Billed as an action "against capitalism and colonization," the first of two major street rallies mobilized demonstrators ranging from aboriginal rights groups to advocates for the homeless, all aiming to mount one of the biggest-ever organized protests against the Olympic Games.
"There's never been an Olympic protest like this. This is a first," said Chris Shaw, spokesman for 2010 Watch, which claims Canadian citizens are bearing the brunt of the multibillion-dollar cost of a sporting event they say will benefit land developers and corporate sponsors.
"It was one of the largest rallies in Vancouver history, and the protest led right up to the door of the [International Olympic Committee]," Shaw said.
The demonstrations never presented a threat to Olympic events, which commenced without a hitch even as several hundred protesters were still shouting and waving flags outside, held back by a stern line of police on horseback.
At one point, masked, black-clad demonstrators carrying an anarchist flag pushed briefly toward police, who forcefully pushed back.

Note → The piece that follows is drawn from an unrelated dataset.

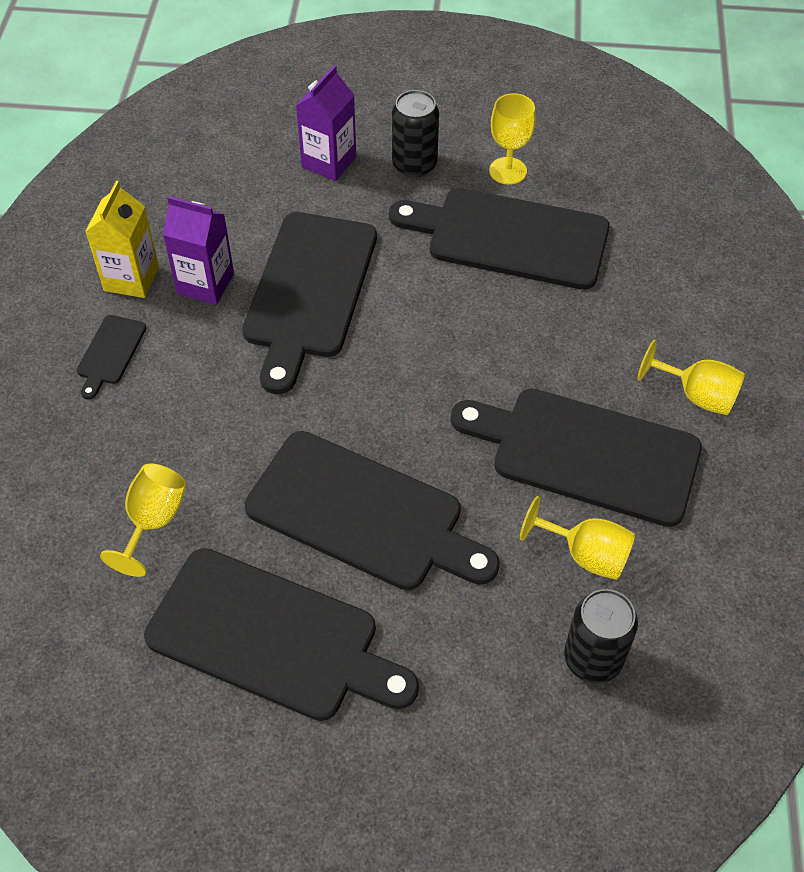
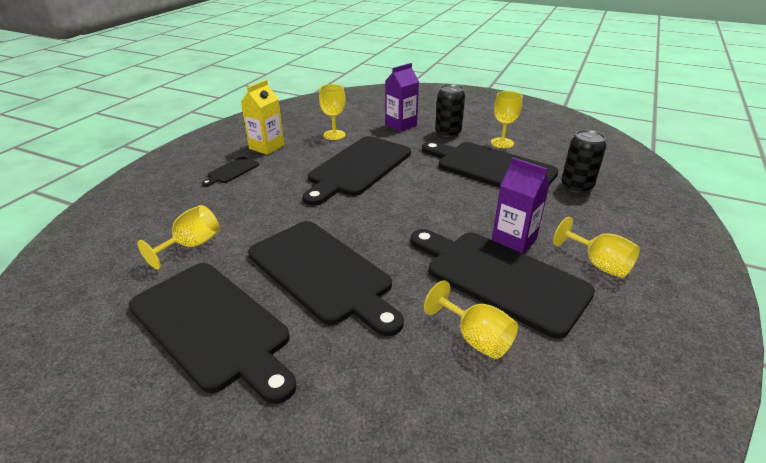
camera: 20 degrees right, 20 degrees down
(205, 284) = (303, 155): purple carton -> purple carton (514, 240)
(229, 217) = (334, 135): none -> yellow goblet
(592, 658) = (452, 415): black can -> black can (576, 186)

But during most of the four-hour rally, a small number of police on bicycles simply followed and observed.
Rain and a chilly breeze did most of the work, and as the ceremony inside got well underway, only a handful remained outside.
Shouting matches erupted with counter-demonstrators who showed up with patriotic red maple leaf banners, shouting: "They say protest, we say party!"
"Get a job!" yelled one group of young men.
The atmosphere in most of Vancouver was festive throughout the day, with spectators lining the sidewalks and whooping as the Olympic torch relay made its way to the city center.
But speakers at the rally denounced Canada's failure to sign treaties with its aboriginal First Nations, cutbacks in funding for education and the arts, and development of tar sands oil in Alberta.
"With Glowing Hearts, We Kill the Arts," said one sign, referring to Canada's motto for the Games.
"We and our children are going to be paying for these Games for decades," said Leo Hunt, a 55-year-old sawmill worker.
Earlier in the day, the Olympic torch's progress through Vancouver's impoverished Downtown Eastside was blocked twice when protesters sat in the street and blocked the route, prompting in one case a 20-minute standoff.
In both cases, police arrived on horseback to protect the runners, but the relay was diverted to avoid a confrontation.
Dozens of people shouted "Shame on you!" as the torch made its way down the street, only a few hours after California Gov. Arnold Schwarzenegger had carried the flame to resounding applause on the other, wealthier end of the city.
"They should be building homes for people, not spending it on the Olympics," said Beatrice Starr, one of several women who blocked the road near Victory Park.
"So we sat right in the road there. Yup. And I'd do it again."